Infectious complication and mortality after Liver Transplantation according to Donor: comparison between Cadaveric and Living Donor Transplantation
Methods: We analyzed the medical records of 148 consecutive liver transplant recipients from May 2010 to march 2014 at Pusan National University Yangsan Hospital, Yangsan Korea.
Results: There were 151 Liver transplantations in 148 patients. Of the 148 patients enrolled, 90 (60.8%) underwent LDLT. Baseline characteristics differed between LDLT versus CDLT group with regard to percentage hepatocellular carcinoma at transplantation (n=57 vs 12, respectively, p=0.00) and transplant model for end-stage liver disease (MELD) score (mean=12.6 vs 26.1, respectively, p=0.00) .
Overall incidence of infectious complications after liver transplantation was 44.5% (64/148) and incidence of infections in CDLT was higher than LDLT group (n=40, 71.4% vs n=25, 27.8%, respectively, p=0.00)

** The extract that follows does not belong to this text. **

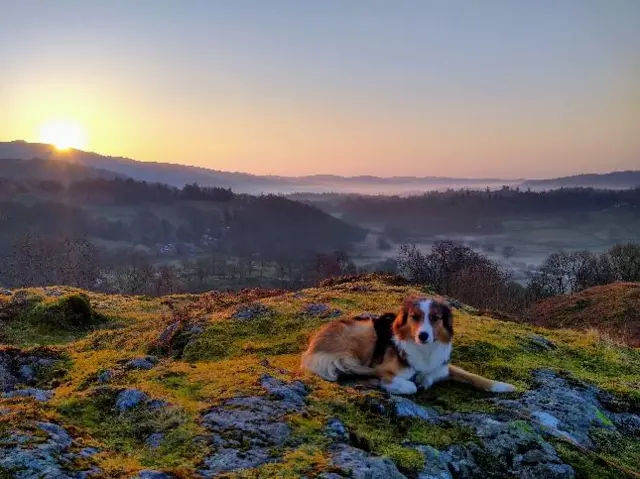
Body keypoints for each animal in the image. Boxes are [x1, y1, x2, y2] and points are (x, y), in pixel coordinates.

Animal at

Bacterial infections were the most common infectious complications (n=55, 85.9%) followed by fungal infections (n=5, 7.8%), viral infections (n=3, 4.7%), and tuberculosis (n=1, 1.6%). Enterococcus spp. (33.3%) were the leading pathogens followed by coagulase-negative staphylococci (17.3%) and E. coli (12.3%). However, the distribution of etiologic agents was not different between CDLT and LDLT group. Intra-abdominal infections (n=24, 16.4%) were the most common type, which were more frequent in CDLT group (n=15, 26.8%) than in LDLT group (n=9, 10.0%) (P=0.008).
In CDLT group, higher 100-day mortality (n=16,27.6% vs n=4, 4.4%, respectively, p=0.00), longer post operation admission day (mean=50.9±33.6 days vs 32.13±21.8 days, respectively, p=0.00) and longer stay of ICU (mean=23.5±12.7 days vs 10.9±8.9 days, respectively, p=0.00) were observed.
Conclusion: Our data showed more frequent infectious complication, higher mortality and poor in-hospital outcome in CDLT group than LDLT group. Different in-hospital managing strategies should be considered in CDLT group to reduce infectious complication and mortality.